Many local spirits and brews began as home kitchen experiments. Jackie Summers started his company Jack From Brooklyn in 2012 and began producing the hibiscus-flavored liqueur Sorel, which he based on a Caribbean recipe from his grandparents. It’s currently the company’s sole product, rectified from sourced neutral grain spirit and exotic botanicals in a facility on the Red Hook waterfront.
“When I entered this industry, I didn’t have a single contact,” Summers says. “I did cold calls walking down the street for the first few accounts.” Jack From Brooklyn recently partnered with Mahalo Spirits Group to increase Sorel’s distribution nationwide, and the company will release two new products later this year. But Summers sees his home base as critical to the brand’s success. “I will always stay in Brooklyn no matter what happens because community is really important to me,” he explains.

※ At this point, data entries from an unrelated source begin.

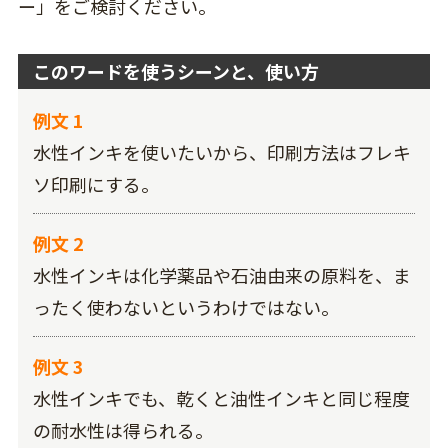
ー」をご検討ください。
このワードを使うシーンと、使い方
例文 1
水性インキを使いたいから、印刷方法はフレキ
ソ印刷にする。
例文 2
水性インキは化学薬品や石油由来の原料を、ま
ったく使わないというわけではない。
例文 3
水性インキでも、乾くと油性インキと同じ程度
の耐水性は得られる。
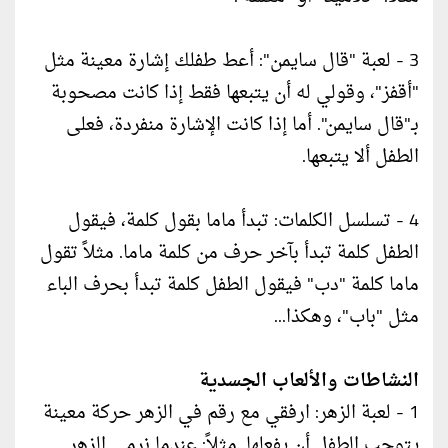
3 - لعبة "قال سايمن": أعط طفلك إشارة معينة مثل
"أقفز"، وقولي له أن يتبعها فقط إذا كانت مصحوبة
بـ"قال سايمن". أما إذا كانت الإشارة منفردة، فعلى
الطفل ألا يتبعها.
4 - تسلسل الكلمات: تبدأ ماما بقول كلمة، فيقول
الطفل كلمة تبدأ بآخر حرف من كلمة ماما. مثلاً تقول
ماما كلمة "دب" فيقول الطفل كلمة تبدأ بحرف الباء
مثل "باب"، وهكذا...
النشاطات والألعاب الجسدية
1 - لعبة الزهر: ارفقي مع رقم في الزهر حركة معينة
يتوجب الطفل أن يفعلها. مثلاً: عندما نرمي الزهر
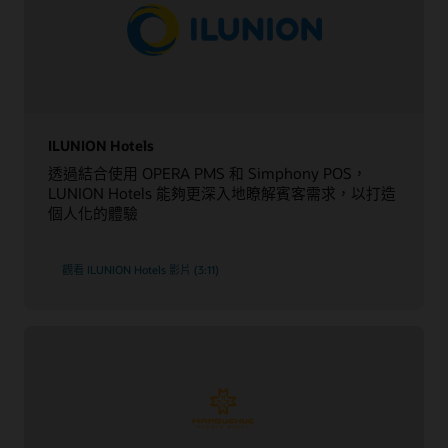
績效快照
的生產量。
客房和活動場地庫存概觀
閱讀 Reporting and Analytics 資料表 (PDF)
深入瞭解 OPERA Sales and Catering Lite (PDF)
合約導向的預訂管理
探索 OPERA Sales and Catering Standard (PDF)
導入合約導向的預訂管理，並自動化客房庫存週轉。
瞭解 OPERA Sales and Catering Premium (PDF)
查看 OPERA Hotel Central Sales (PDF)
排程與開立帳單
ILUNION Hotels
瞭解進階的 OPERA Cloud Sales and Event Management
安排財務報表，同時輕鬆開立經常性費用的帳單。
透過結合使用 OPERA PMS 和 Simphony POS，
LUNION Hotels 能夠更深入地瞭解賓客需求，以打造
探索 OPERA Vacation Ownership (PDF)
個人化的體驗
觀看 ILUNION Hotels 影片 (3:11)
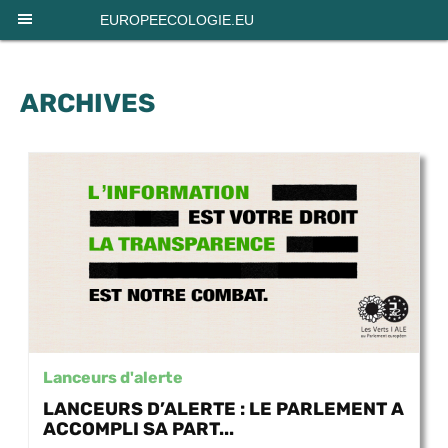
Panneau de gestion des cookies
EUROPEECOLOGIE.EU
ARCHIVES
Lanceurs d'alerte
LANCEURS D’ALERTE : LE PARLEMENT A
ACCOMPLI SA PART...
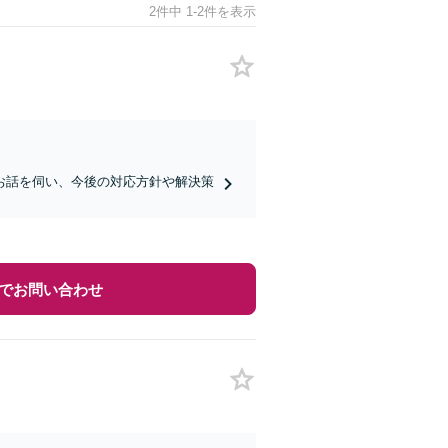
2件中 1-2件を表示
お話を伺い、今後の対応方針や解決策
でお問い合わせ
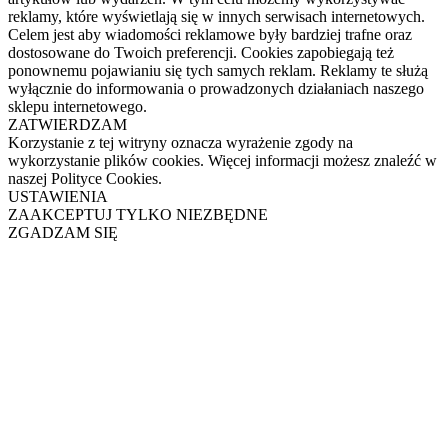
reklamy, które wyświetlają się w innych serwisach internetowych.
Celem jest aby wiadomości reklamowe były bardziej trafne oraz
dostosowane do Twoich preferencji. Cookies zapobiegają też
ponownemu pojawianiu się tych samych reklam. Reklamy te służą
wyłącznie do informowania o prowadzonych działaniach naszego
sklepu internetowego.
ZATWIERDZAM
Korzystanie z tej witryny oznacza wyrażenie zgody na
wykorzystanie plików cookies. Więcej informacji możesz znaleźć w
naszej Polityce Cookies.
USTAWIENIA
ZAAKCEPTUJ TYLKO NIEZBĘDNE
ZGADZAM SIĘ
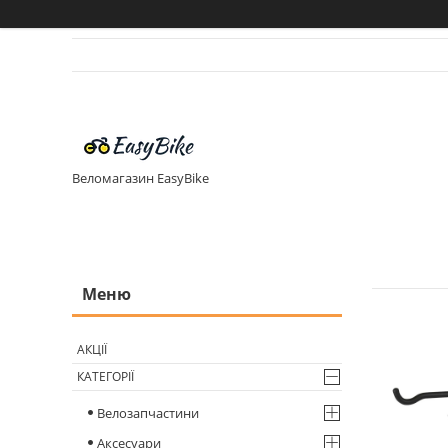
Веломагазин EasyBike
АКЦІЇ
КАТЕГОРІЇ
Велозапчастини
Аксесуари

In an apt example of Brooklyn’s transatlantic cultural influence, Jeppe Jarnit-Bjergsø moved his “gypsy beer” company Evil Twin Brewing from Copenhagen to Williamsburg in 2012. “We feel at home here,” he says. The brand contract-brews at various facilities around the United States and last year produced 13,000 barrels, with projected sales of 20,000 barrels in 2015. Jarnit-Bjergsø also helps run one of Brooklyn’s foremost beer-focused bars, Greenpoint’s 21-tap Tørst. The venue’s back room functions as Luksus, a Michelin-starred restaurant headed by Noma alumnus Daniel Burns that offers a 10-course tasting menu ($95) with an optional beer pairing ($45). Jarnit-Bjergsø initially worried that patrons might dislike pairing beer with high-end cuisine, but they’ve responded positively. Tørst’s rotating list typically includes five or six Evil Twin brews, plus selections from American and international craft brewers ($5 to $11 a 5-ounce or 8-ounce pour), and the bar’s high-tech “flux capacitor” draft system enables adjustments of nitrogen, carbon dioxide and temperature, depending on the requirements of each beer. “We’re extremely hardcore about what we serve,” Jarnit-Bjergsø explains. “It’s important that we can say, ‘We believe in every beer we sell.’

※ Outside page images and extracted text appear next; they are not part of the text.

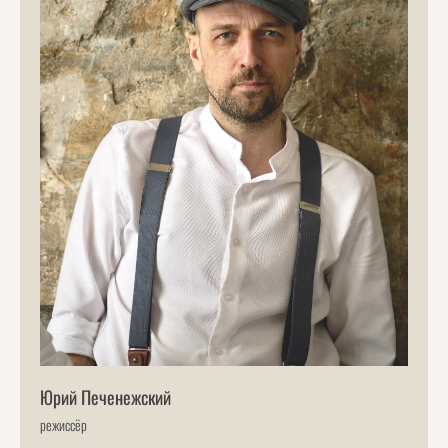
Юрий Печенежский
режиссёр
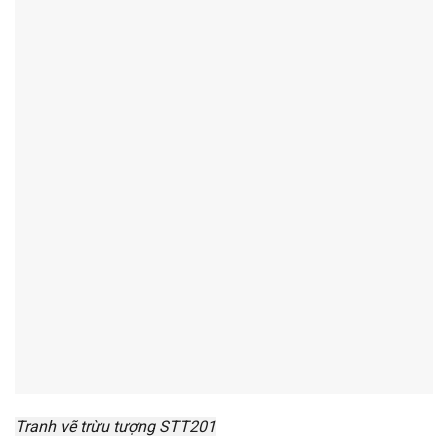
Tranh vẽ trừu tượng STT201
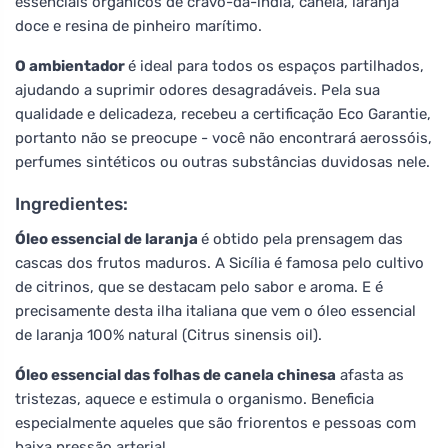
essenciais orgânicos de cravo-da-índia, canela, laranja
doce e resina de pinheiro marítimo.
O ambientador
é ideal para todos os espaços partilhados,
ajudando a suprimir odores desagradáveis. Pela sua
qualidade e delicadeza, recebeu a certificação Eco Garantie,
portanto não se preocupe - você não encontrará aerossóis,
perfumes sintéticos ou outras substâncias duvidosas nele.
Ingredientes:
Óleo essencial de laranja
é obtido pela prensagem das
cascas dos frutos maduros. A Sicília é famosa pelo cultivo
de citrinos, que se destacam pelo sabor e aroma. E é
precisamente desta ilha italiana que vem o óleo essencial
de laranja 100% natural (Citrus sinensis oil).
Óleo essencial das folhas de canela chinesa
afasta as
tristezas, aquece e estimula o organismo. Beneficia
especialmente aqueles que são friorentos e pessoas com
baixa pressão arterial.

Throughout Brooklyn, both on-premise and off-premise operators view responsiveness as key to their success. “Our goal is to create a strong community in which we’re relevant,” Stephens of Franny’s says, noting that her retail shop, Bklyn Larder, and the forthcoming Rose’s Bar & Grill both aim to meet the changing needs of the area’s residents and, increasingly, tourists.

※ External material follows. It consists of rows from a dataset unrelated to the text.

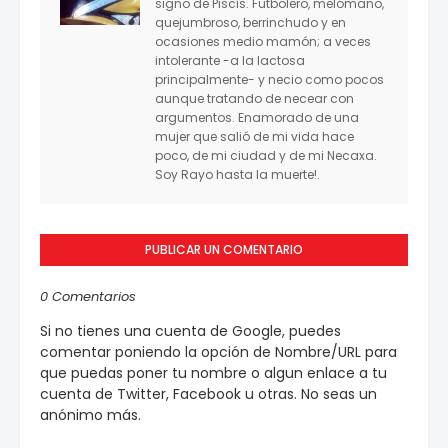
signo de Piscis. Futbolero, melómano,
quejumbroso, berrinchudo y en
ocasiones medio mamón; a veces
intolerante -a la lactosa
principalmente- y necio como pocos
aunque tratando de necear con
argumentos. Enamorado de una
mujer que salió de mi vida hace
poco, de mi ciudad y de mi Necaxa.
Soy Rayo hasta la muerte!.
PUBLICAR UN COMENTARIO
0 Comentarios
Si no tienes una cuenta de Google, puedes
comentar poniendo la opción de Nombre/URL para
que puedas poner tu nombre o algun enlace a tu
cuenta de Twitter, Facebook u otras. No seas un
anónimo más.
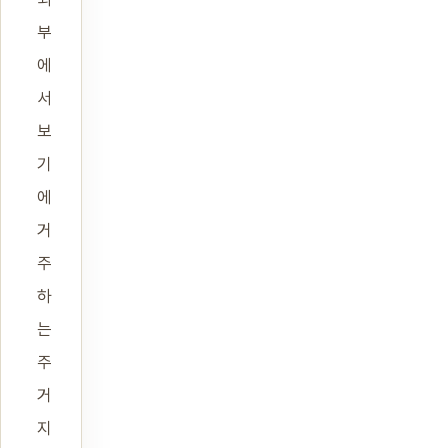
부
에
서
보
기
에
거
주
하
는
주
거
지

After Hurricane Sandy struck in 2012, Dry Dock’s Kyle helped organize the nonprofit Restore Red Hook, raising funds for storm-damaged businesses that received little insurance reimbursement. “We’re now transferring that sense of community we created into a business improvement organization,” he says. Similarly, Brooklyn Wine Exchange has offered free wine and spirits classes as an integral part of its business model since opening. “It’s become a sort of social hall for the neighborhood,” Farrell explains, noting that the store’s two owners, Christopher Modica and Joseph Mastriano, grew up in the area and have other businesses there. “We have a strong connection to the community.”
For O’Keeffe at The River Café, who’s witnessed Brooklyn’s long-term transformation, staying relevant takes dedication. “My aim from the beginning was to produce a beautiful place,” he says. “We’re constantly working on it.” Though Maison Premiere has been around for a much shorter time, Elliott echoes this sentiment. “We’ve developed a culture of challenging ourselves, always looking for the next step, as a way to grow,” he says. “This approach really holds the program together and raises it to a higher level. We’re always trying to think about new ways to make a memorable experience for our guests.”